Don't have much to add, but +1 to using the implicit modularity of fixed-size (and known size; use inttypes!) unsigneds.

Put another way, it's fixed point 0.16 (or whatever), fractional cycles.

Most anything you would do with degrees, can be done in any other unit. sin/cos implementations can be adjusted, it's just a matter of changing coefficients and bit shifts, etc.

There's also a... maybe more esoteric route? Which, I've thought about here and there, but which probably isn't worthwhile for most applications. In any case, consider the argument of a complex number, which we store as a tuple z = [a, b], which might be char, int, whatever. If |z| is normalized, we can simply multiply it by any other (complex) number to change the angle -- the basis of the CORDIC algorithm for example. We trivially extend it into a direction vector, if we're doing something spacial or geometrical -- this can be useful in video games, and I used such a scheme for a raycaster (WOLF3D style) engine way back when* -- but the fact that you're handling ~double the information, that normalization is awkward, etc., means it probably isn't going to be your first pick when you just need an angle.

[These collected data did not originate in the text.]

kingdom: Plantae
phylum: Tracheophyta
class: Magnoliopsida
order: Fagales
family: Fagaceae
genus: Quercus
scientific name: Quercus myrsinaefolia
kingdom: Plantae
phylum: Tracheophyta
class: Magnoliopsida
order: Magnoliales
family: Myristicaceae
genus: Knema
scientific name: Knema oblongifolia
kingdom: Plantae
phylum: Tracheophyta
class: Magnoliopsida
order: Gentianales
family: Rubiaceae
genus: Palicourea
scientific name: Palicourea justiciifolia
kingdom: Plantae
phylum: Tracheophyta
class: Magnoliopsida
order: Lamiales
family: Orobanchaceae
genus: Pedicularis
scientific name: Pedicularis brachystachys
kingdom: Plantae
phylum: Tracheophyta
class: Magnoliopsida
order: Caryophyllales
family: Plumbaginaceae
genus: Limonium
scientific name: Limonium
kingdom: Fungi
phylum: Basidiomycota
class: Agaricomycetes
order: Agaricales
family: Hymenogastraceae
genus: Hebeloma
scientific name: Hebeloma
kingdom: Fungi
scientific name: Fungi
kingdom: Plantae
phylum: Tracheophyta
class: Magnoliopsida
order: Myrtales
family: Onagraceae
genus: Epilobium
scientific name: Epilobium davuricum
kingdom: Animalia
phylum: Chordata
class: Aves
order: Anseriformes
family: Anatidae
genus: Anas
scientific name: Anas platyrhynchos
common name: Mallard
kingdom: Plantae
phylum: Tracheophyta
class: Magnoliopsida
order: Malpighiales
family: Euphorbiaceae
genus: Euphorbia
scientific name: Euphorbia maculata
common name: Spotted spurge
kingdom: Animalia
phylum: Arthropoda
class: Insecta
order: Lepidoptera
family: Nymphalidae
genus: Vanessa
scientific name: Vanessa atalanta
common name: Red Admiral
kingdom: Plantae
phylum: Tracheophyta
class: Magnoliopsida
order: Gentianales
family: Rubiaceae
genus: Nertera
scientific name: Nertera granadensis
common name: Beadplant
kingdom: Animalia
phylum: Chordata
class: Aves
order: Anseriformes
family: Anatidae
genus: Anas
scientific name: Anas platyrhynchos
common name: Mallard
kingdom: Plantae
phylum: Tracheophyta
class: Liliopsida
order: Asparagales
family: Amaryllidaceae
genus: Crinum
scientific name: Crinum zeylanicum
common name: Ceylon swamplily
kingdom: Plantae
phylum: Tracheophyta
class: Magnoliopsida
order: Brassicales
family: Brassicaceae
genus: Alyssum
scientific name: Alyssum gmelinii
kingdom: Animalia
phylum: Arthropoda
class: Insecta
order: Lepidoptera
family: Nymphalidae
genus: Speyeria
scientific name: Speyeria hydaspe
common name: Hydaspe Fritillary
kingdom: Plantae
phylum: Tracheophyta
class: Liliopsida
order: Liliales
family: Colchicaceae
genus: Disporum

*The maybe most interesting part here is, the screen vector is automatically scaled for perspective correction -- that is, the vectors cast from camera origin to view plane (well, line), automatically scale the rays cast to walls, giving perspective-correct lengths returned from the "cast" function. I've seen tons of trig corrections (both preparing the vectors, and correcting the ray lengths), and hackery around singularities (axis aligned vectors), in others' implementations of raycasters, so I felt pretty proud of the general, direction-invariant solution I came up with.